Kidneys And Urinary Tract Basics

Our bodies produce several kinds of wastes, including sweat, carbon dioxide gas, feces (stool), and urine. These wastes exit the body in different ways. Sweat is released through pores in the skin. Water vapor and carbon dioxide are exhaled from the lungs. And undigested food materials are formed into feces in the intestines and excreted from the body as solid waste in bowel movements.

Urine, which is produced by the kidneys, contains the byproducts of metabolism — salts, toxins, and water — that end up in the blood. The kidneys and urinary tract (which includes the kidneys, ureters, bladder, and urethra) filter and eliminate these waste substances from our blood. Without the kidneys, waste products and toxins would soon build up in the blood to dangerous levels.

Body Basics: Kidneys and Urinary Tract

In addition to eliminating wastes, the kidneys and urinary tract also regulate many important body functions. For example, the kidneys monitor and maintain the body’s balance of water, ensuring that our tissues receive enough water to function properly and be healthy.

When doctors take a urine sample, the results reveal how well the kidneys are working. For example, blood, protein, or white blood cells in the urine may indicate injury, inflammation, or infection of the kidneys, and glucose in the urine may be an indication of diabetes.

What They Do

Although the two kidneys work together to perform many vital functions, people can live a normal, healthy life with just one kidney. In fact, some people are born with just one of these bean-shaped organs. If one kidney is removed, the remaining one will enlarge within a few months to take over the role of filtering blood on its own.

Every minute, more than 1 quart (about 1 liter) of blood goes to the kidneys. About one fifth of the blood pumped from the heart goes to the kidneys at any one time.

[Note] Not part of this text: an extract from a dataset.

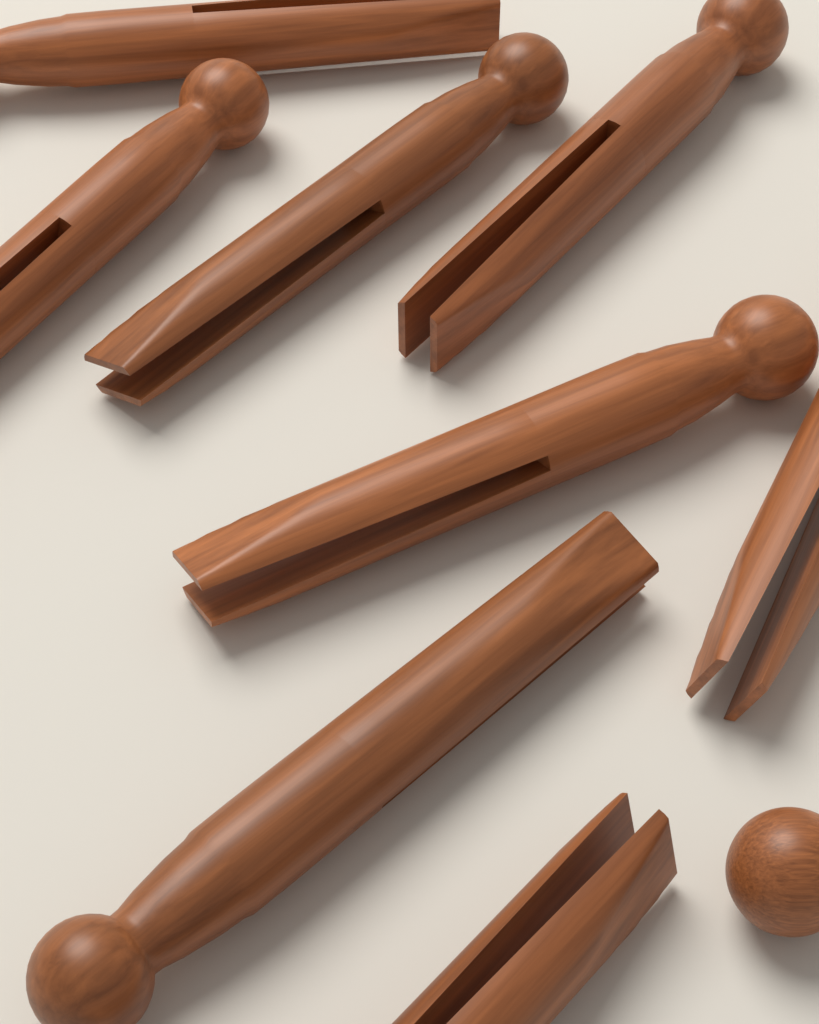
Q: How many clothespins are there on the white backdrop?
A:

In addition to filtering blood, producing urine, and ensuring that body tissues receive enough water, the kidneys also regulate blood pressure and the level of vital salts in the blood. By regulating salt levels through production of an enzyme called renin (as well as other substances), the kidneys ensure that blood pressure is regulated.

The kidneys also secrete the hormone erythropoietin, which stimulates and controls red blood cell production (red blood cells carry oxygen throughout the body). In addition, the kidneys help regulate the acid-base balance (or the pH) of the blood and body fluids, which is necessary for the body to function normally.